Bill Caram is the Deputy Director of the Pipeline Safety Trust and relatively new to the world of pipeline safety. Previously, Bill was the Director of Finance and Development for the Deschutes River Conservancy in Bend, Oregon. The Deschutes River Conservancy is a collaborative, multi-stakeholder non-profit organization founded by the Environmental Defense Fund, the Confederated Tribes of the Warm Springs Reservation, and local irrigation districts to restore streamflow and improve water quality in the Deschutes River Basin. He continues to be amazed at the similarities between working among stakeholders towards streamflow restoration and working among stakeholders to towards pipeline safety.

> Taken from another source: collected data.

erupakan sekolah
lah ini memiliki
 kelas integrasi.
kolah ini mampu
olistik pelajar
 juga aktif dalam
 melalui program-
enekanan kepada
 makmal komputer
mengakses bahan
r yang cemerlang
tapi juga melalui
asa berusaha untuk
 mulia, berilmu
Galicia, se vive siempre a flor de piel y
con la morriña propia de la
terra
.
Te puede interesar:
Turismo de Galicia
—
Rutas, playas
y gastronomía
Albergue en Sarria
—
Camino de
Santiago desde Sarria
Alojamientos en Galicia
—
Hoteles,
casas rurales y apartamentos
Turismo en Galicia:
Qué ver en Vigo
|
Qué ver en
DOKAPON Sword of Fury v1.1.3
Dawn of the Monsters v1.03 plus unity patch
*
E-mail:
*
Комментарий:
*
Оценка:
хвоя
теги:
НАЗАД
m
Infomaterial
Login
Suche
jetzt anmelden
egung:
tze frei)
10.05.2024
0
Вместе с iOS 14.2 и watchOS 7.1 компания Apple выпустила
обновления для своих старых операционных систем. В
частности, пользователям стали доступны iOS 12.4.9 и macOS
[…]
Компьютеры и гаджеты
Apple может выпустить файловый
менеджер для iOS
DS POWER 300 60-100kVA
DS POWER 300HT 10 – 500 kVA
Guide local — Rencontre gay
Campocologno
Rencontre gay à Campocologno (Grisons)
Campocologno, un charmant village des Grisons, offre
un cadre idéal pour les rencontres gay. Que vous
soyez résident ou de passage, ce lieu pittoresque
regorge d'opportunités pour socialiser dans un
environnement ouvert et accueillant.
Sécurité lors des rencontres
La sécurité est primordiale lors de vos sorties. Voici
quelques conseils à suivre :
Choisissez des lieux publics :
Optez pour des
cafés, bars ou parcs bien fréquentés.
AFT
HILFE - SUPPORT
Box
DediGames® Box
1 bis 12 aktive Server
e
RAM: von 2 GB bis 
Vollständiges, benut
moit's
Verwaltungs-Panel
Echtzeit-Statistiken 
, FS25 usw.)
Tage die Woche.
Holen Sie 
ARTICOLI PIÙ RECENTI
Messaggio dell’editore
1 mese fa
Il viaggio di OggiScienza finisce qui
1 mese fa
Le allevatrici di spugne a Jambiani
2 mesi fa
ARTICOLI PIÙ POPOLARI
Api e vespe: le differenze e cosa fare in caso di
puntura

Jeffrey Insko is a landowner along the Line 6B pipeline. After the spill and subsequent replacement of the pipeline, he launched the Line 6B Citizens’ Blog (http://grangehallpress.com/Enbridgeblog/), as a source of information for other landowners. Jeff is also Secretary of the Pipeline Safety Trust’s Board of Directors. He holds a PhD in English from the University of Massachusetts, Amherst and is Professor of English at Oakland University, where he teaches courses in nineteenth-century American literature and culture and in the Environmental Humanities. He is the author of History, Abolition, and the Ever-Present Now in Antebellum American Writing (2018). His second book is an environmental history of the Michigan oil spill titled Untimely Infrastructure: The 2010 Marshall, Michigan Oil Spill in the Human Epoch.